Along with the rest of the world, life at AA6E has changed. Since March 19, 2020, most normal services at Evergreen Woods have been re-engineered to minimize exposure problems and to reduce the risk of infection from the outside world. Because we have assisted living and skilled nursing facilities, this becomes critical even for those of us in the "independent living" category.
The restrictions have tightened over the weeks to the point that no outside visitors are allowed and residents are strongly discouraged from traveling "off campus". Meals and miscellaneous supplies are delivered to your apartment by our wonderful community staff to the point that you really don't have to venture out, except for exercise.
It turns out that ham radio (and other home technology projects) aren't affected by pandemics. There is lots more activity on the radio bands than we might have expected, pre-pandemic. (In the before time.)
We hope to get out of the "lock down" in coming weeks or months, but until then we are coping. Stay well! See you on the bands?
After nearly 20 years at Johnson's Point (Branford, CT), Eva and I are making a big move -- to Evergreen Woods, a "continuing care retirement community" in North Branford. It's only about 8 miles from Johnson's Point, but it should be a lot more in tune with our "senior" lifestyle.

* _SUPPLIED MATERIAL_:

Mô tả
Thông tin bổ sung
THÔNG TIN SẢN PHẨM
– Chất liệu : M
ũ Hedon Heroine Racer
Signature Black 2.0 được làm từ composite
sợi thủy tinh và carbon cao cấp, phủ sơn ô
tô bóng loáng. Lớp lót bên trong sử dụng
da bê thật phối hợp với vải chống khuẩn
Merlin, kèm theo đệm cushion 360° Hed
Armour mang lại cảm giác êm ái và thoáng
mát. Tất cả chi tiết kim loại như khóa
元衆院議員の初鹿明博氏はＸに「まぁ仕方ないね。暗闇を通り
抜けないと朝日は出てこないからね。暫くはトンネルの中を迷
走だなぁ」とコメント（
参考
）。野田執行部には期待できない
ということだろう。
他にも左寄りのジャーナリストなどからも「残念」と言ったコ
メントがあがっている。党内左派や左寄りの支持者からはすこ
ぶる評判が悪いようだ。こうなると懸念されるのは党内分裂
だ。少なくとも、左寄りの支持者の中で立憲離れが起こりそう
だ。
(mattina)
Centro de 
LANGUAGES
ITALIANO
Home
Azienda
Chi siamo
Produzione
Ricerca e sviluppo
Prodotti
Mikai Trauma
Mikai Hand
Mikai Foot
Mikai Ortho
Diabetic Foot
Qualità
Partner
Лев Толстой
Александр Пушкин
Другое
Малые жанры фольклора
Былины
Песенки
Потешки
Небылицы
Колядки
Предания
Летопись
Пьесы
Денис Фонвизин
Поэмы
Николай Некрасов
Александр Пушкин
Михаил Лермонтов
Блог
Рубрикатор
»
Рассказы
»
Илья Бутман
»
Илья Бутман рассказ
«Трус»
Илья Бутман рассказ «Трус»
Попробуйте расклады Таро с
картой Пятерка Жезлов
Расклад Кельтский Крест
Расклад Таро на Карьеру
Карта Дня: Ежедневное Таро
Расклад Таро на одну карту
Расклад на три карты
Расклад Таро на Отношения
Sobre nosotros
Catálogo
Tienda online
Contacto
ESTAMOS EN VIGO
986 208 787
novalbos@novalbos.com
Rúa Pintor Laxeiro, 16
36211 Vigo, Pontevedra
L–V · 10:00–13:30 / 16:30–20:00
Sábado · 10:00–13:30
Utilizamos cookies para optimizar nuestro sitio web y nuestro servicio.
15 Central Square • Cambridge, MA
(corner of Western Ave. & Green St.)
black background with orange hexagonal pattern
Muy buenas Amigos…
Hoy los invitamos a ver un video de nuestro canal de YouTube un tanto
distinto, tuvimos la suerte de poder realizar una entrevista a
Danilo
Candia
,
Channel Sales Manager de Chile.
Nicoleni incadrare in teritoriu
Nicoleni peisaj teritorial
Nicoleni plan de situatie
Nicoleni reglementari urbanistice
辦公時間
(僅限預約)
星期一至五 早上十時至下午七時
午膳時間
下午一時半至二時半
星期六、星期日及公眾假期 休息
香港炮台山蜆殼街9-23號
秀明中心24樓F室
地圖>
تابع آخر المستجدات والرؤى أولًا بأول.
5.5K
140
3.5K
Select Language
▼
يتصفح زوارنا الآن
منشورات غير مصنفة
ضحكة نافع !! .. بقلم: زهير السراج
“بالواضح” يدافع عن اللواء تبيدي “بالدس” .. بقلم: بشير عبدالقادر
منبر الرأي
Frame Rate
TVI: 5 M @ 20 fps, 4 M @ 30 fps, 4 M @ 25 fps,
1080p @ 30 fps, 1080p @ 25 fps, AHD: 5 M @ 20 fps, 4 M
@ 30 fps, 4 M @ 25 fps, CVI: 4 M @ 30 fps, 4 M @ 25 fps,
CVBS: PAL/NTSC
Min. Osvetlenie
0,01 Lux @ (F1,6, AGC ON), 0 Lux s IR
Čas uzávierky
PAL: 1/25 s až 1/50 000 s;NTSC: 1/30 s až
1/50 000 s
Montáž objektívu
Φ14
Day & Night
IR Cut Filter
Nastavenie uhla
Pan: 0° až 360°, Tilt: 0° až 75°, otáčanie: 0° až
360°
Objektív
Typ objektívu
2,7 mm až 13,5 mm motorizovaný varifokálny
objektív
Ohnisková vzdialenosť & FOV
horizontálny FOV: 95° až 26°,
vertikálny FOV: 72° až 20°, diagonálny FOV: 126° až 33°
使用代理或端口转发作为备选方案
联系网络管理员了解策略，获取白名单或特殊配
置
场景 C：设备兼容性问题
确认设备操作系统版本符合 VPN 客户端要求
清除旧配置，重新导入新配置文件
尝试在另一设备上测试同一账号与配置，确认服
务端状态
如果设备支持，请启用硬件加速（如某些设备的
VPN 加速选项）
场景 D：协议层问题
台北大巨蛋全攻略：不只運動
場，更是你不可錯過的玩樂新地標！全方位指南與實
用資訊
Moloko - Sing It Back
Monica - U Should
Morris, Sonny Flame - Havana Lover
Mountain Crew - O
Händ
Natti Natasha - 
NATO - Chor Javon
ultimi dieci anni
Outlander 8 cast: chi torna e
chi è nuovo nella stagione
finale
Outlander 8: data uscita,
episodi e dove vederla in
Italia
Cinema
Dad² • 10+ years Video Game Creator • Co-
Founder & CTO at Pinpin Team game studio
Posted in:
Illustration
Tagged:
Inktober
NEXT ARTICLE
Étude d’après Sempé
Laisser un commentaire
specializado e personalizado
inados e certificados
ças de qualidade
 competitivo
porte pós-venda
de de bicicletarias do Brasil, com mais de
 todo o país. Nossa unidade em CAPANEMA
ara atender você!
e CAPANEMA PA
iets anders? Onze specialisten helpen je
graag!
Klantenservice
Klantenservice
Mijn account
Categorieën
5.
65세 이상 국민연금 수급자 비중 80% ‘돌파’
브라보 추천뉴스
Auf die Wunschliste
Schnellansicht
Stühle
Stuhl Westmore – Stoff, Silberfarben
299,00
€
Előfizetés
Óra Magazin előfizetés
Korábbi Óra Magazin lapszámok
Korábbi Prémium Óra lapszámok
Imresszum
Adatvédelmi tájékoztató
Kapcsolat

* _WORK INSTRUCTION 1_: Repeat the stretch of the post about life at AA6E from "The restrictions have" through "the before time.)", swapping "ham radio" for "amateur radio".
* _WORK INSTRUCTION 2_: Carry on the post about life at AA6E from its last sentence.

* _TASK OUTPUT 1_:
The restrictions have tightened over the weeks to the point that no outside visitors are allowed and residents are strongly discouraged from traveling "off campus". Meals and miscellaneous supplies are delivered to your apartment by our wonderful community staff to the point that you really don't have to venture out, except for exercise.
It turns out that amateur radio (and other home technology projects) aren't affected by pandemics. There is lots more activity on the radio bands than we might have expected, pre-pandemic. (In the before time.)

* _TASK OUTPUT 2_:
We are looking forward to the new location, but continuing with Amateur Radio will be a challenge. The problems include substantial downsizing (shedding unneeded books, knick-knacks, etc.), apartment-style living (many closer neighbors with RFI possibilities), and limited options for antenna systems. Fortunately, the EW management are interested in supporting Amateur Radio, and there are other hams and former hams who might join in new ham activities. We are now exploring roof-top wire antenna possibilities.
As you see elsewhere in this site (Senior Living for Hams), we've been researching how other hams manage to continue in senior living arrangments, particularly CCRCs. The picture is surprisingly positive. I would welcome any new connections or news items!
[See our big list: Ham Radio and Senior Friendly Community Links.]
There are some 750,000 FCC licensed radio amateurs ("hams") in the US and over 2 million worldwide. About half of US hams have gone beyond the entry level license to gain access to a wide range of frequencies and techniques to allow them to communicate across the world.